- **Directions for this task**
Search the entries for the word "primary". Copy every line where it turns up.

[Stored data]
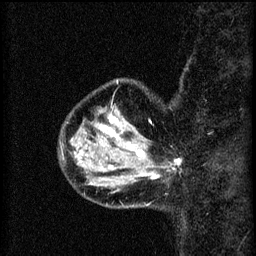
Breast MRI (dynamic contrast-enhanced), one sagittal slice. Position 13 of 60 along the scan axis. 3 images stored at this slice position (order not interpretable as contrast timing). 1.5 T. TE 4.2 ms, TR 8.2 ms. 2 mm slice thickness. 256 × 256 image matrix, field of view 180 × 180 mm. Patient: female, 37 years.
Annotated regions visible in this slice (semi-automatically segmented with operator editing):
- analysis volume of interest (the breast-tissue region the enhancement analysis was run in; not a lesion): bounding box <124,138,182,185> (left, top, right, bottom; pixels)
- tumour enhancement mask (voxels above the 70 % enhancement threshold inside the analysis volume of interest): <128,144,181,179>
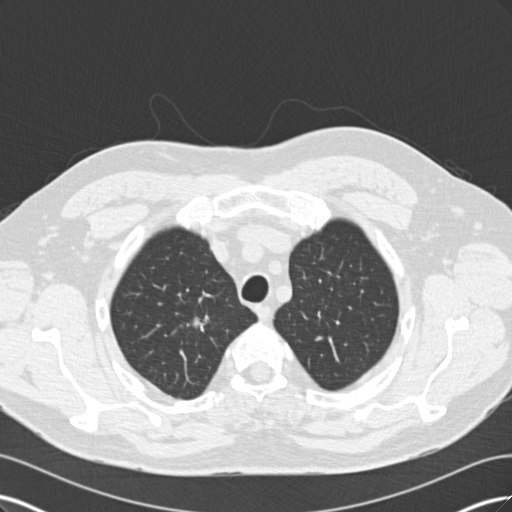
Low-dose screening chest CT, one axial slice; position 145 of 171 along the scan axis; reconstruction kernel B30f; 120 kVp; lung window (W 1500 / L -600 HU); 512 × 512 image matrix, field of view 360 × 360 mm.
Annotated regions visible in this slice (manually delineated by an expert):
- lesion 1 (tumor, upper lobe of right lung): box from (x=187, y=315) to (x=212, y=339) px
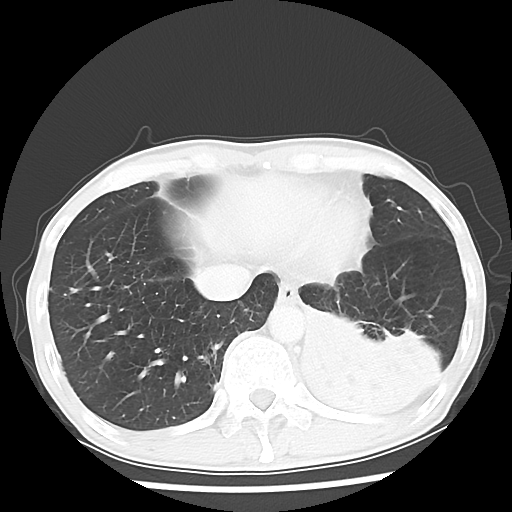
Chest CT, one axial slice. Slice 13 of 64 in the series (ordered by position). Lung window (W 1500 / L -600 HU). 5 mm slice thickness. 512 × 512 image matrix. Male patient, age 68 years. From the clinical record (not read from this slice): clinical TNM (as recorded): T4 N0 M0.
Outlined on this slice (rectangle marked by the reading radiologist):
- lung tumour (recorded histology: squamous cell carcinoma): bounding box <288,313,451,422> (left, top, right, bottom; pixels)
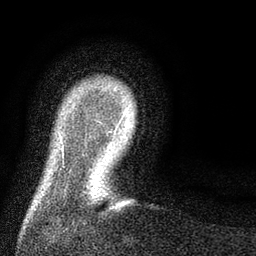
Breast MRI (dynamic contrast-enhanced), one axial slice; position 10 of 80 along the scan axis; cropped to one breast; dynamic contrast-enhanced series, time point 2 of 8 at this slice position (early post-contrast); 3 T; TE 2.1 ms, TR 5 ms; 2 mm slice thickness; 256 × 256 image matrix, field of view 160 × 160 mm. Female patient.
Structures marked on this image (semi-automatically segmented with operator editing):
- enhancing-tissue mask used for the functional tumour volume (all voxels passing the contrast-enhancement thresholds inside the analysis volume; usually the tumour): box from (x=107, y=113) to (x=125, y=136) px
...
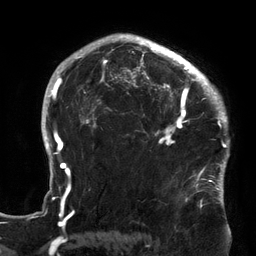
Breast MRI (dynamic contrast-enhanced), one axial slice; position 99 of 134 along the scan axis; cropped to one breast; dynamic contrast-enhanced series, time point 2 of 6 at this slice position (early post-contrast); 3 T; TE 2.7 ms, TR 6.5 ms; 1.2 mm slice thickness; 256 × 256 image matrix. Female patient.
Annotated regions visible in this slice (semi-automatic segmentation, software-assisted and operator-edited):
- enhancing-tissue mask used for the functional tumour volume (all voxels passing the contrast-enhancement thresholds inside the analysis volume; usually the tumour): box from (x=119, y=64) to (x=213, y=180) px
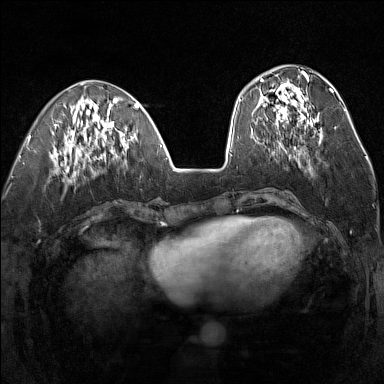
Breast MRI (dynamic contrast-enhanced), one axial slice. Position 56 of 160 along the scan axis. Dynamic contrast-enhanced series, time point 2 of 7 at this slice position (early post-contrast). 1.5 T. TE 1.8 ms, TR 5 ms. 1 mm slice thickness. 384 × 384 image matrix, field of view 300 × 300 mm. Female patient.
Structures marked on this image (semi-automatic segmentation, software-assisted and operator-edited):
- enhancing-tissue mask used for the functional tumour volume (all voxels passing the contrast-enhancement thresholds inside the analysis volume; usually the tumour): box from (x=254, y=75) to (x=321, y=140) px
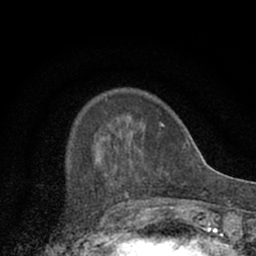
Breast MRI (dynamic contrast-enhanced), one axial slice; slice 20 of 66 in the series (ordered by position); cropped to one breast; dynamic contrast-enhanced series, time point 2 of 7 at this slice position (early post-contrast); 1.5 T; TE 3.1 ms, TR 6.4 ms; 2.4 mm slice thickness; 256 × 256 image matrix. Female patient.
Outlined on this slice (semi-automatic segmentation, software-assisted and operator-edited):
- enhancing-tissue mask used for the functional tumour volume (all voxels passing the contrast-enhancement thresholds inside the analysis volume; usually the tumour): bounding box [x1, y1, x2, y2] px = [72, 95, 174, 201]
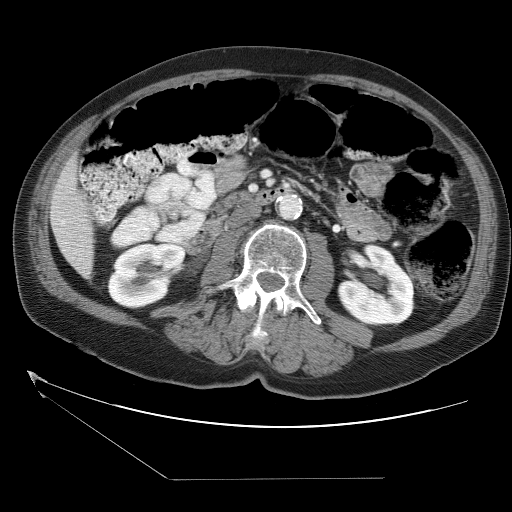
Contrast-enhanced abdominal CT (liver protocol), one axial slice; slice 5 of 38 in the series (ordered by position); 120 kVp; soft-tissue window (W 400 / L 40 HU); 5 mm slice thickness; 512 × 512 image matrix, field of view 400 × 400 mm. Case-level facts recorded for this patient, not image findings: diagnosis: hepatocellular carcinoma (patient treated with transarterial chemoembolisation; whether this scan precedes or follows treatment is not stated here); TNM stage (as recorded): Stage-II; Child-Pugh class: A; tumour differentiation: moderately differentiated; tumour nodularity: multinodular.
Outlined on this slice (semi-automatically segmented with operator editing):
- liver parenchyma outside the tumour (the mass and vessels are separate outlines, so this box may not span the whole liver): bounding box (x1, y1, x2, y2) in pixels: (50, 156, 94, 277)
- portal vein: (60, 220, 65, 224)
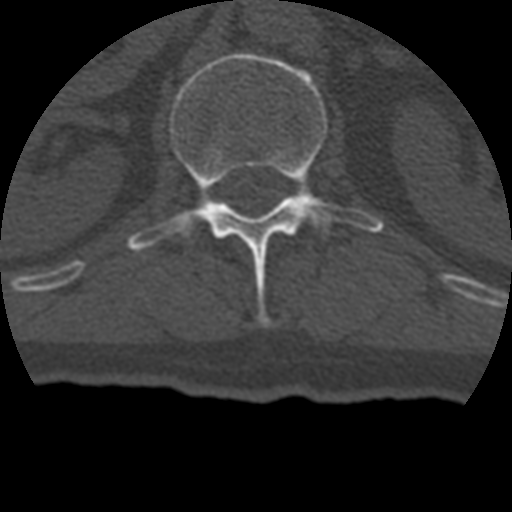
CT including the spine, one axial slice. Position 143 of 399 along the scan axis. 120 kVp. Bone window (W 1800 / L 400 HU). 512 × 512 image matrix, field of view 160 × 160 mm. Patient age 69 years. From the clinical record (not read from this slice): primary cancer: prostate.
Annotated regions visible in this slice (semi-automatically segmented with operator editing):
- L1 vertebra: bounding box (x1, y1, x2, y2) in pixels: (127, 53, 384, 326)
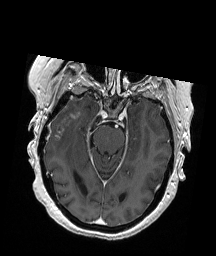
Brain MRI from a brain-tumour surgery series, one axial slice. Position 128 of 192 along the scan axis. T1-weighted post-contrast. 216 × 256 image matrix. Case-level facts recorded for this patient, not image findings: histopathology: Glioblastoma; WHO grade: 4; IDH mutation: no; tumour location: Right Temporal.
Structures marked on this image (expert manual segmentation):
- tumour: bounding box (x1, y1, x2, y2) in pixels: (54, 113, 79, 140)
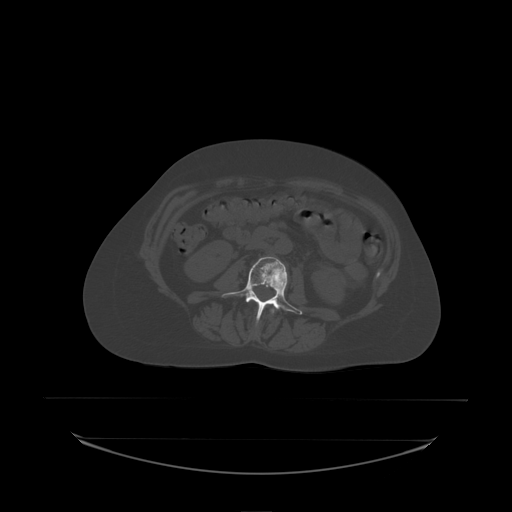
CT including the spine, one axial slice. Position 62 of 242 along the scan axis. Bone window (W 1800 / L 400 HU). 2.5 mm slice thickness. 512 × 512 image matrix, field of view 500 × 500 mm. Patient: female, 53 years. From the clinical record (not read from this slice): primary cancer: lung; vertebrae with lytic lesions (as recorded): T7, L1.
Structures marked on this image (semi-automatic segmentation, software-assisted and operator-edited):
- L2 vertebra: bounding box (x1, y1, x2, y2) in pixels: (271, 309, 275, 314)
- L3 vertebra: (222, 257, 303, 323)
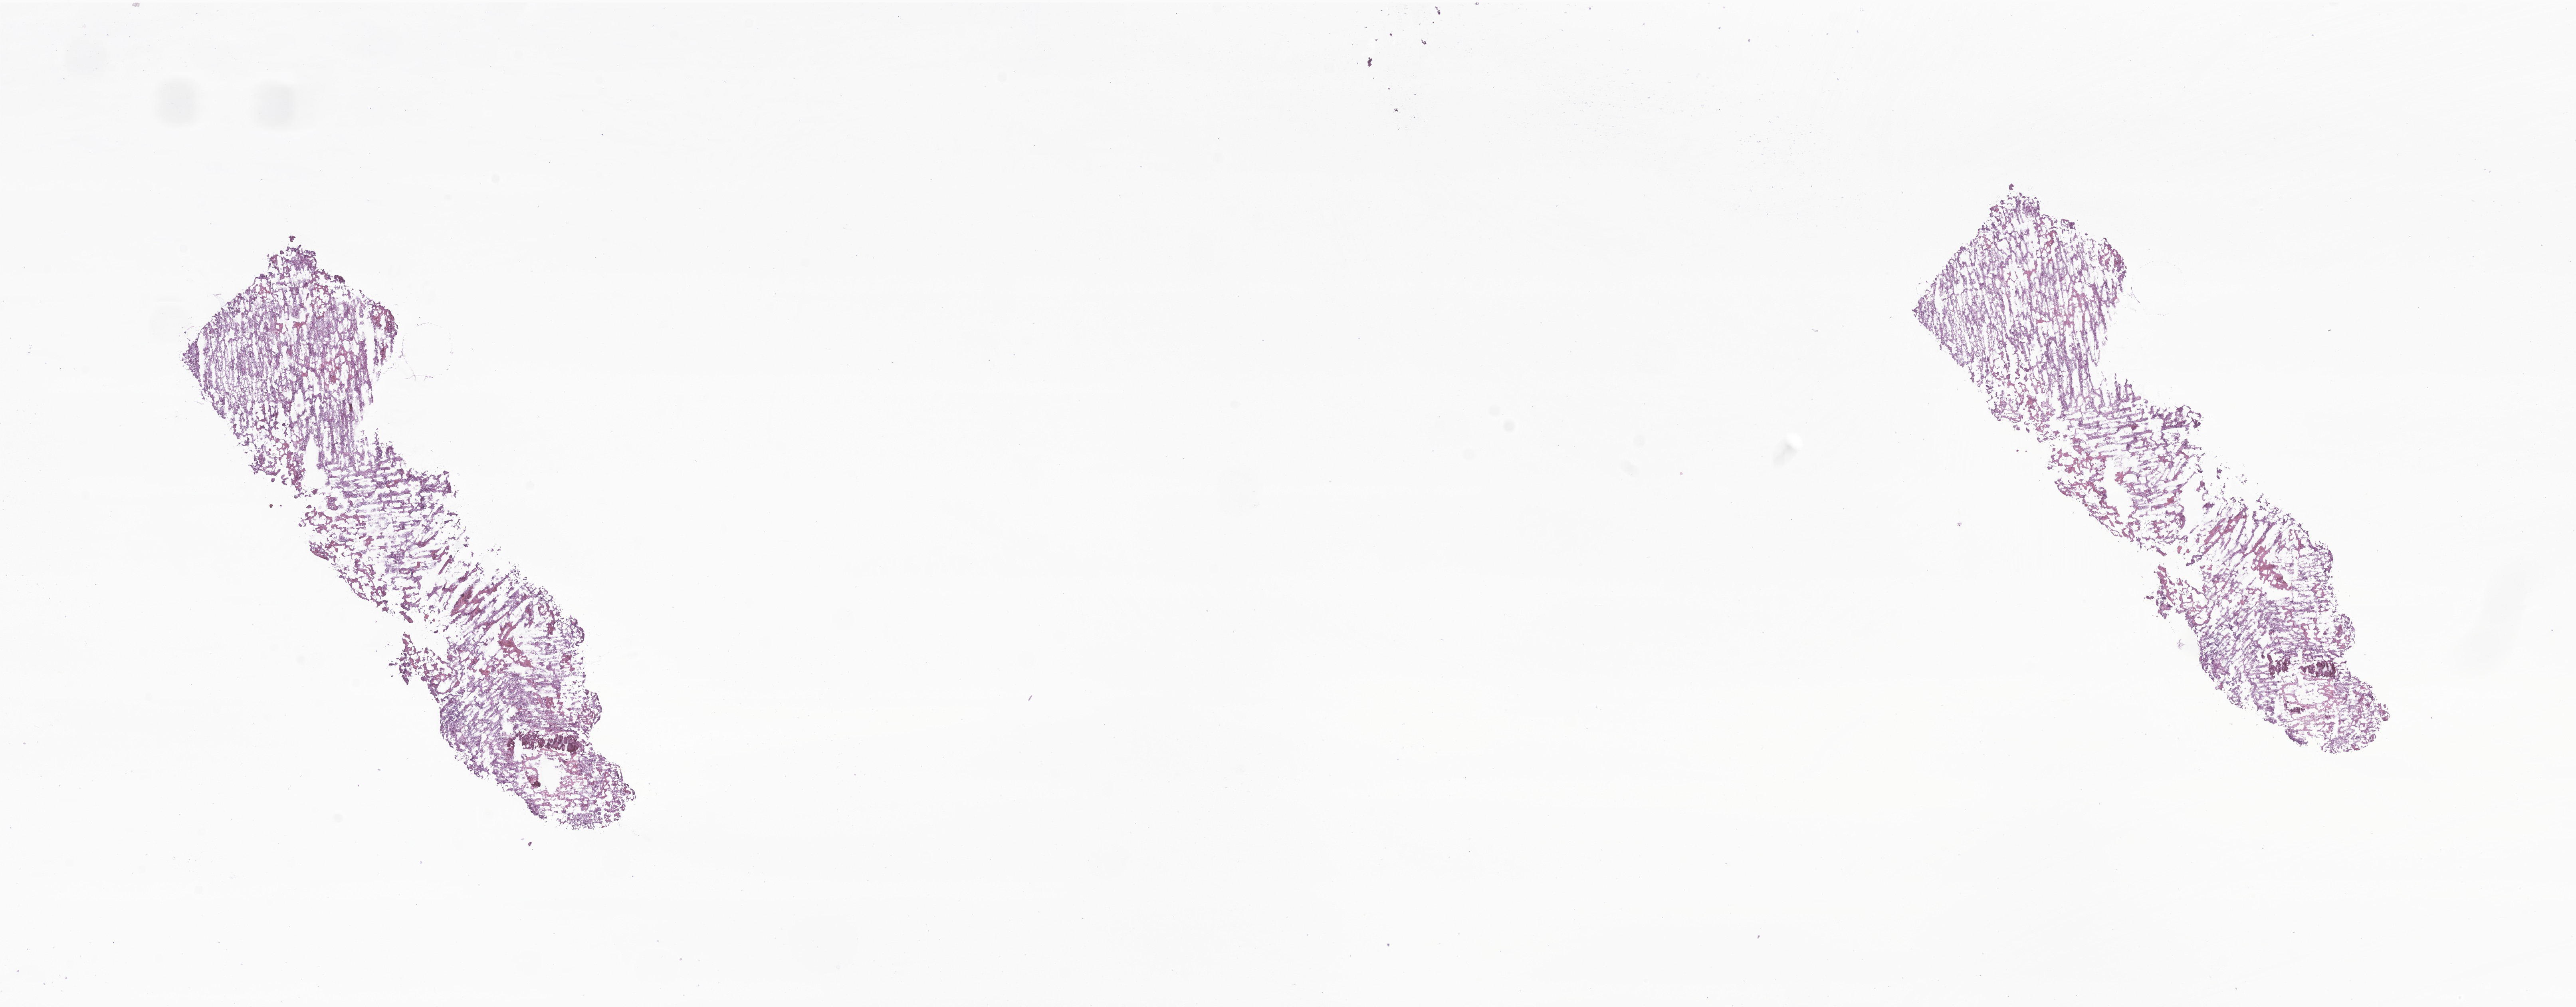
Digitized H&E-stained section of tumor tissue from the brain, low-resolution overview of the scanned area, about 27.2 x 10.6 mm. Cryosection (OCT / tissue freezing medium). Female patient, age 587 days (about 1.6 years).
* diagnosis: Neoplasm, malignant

- **Exercise solution**
CT including the spine, one axial slice. Position 143 of 399 along the scan axis. 120 kVp. Bone window (W 1800 / L 400 HU). 512 × 512 image matrix, field of view 160 × 160 mm. Patient age 69 years. From the clinical record (not read from this slice): primary cancer: prostate.
CT including the spine, one axial slice. Position 62 of 242 along the scan axis. Bone window (W 1800 / L 400 HU). 2.5 mm slice thickness. 512 × 512 image matrix, field of view 500 × 500 mm. Patient: female, 53 years. From the clinical record (not read from this slice): primary cancer: lung; vertebrae with lytic lesions (as recorded): T7, L1.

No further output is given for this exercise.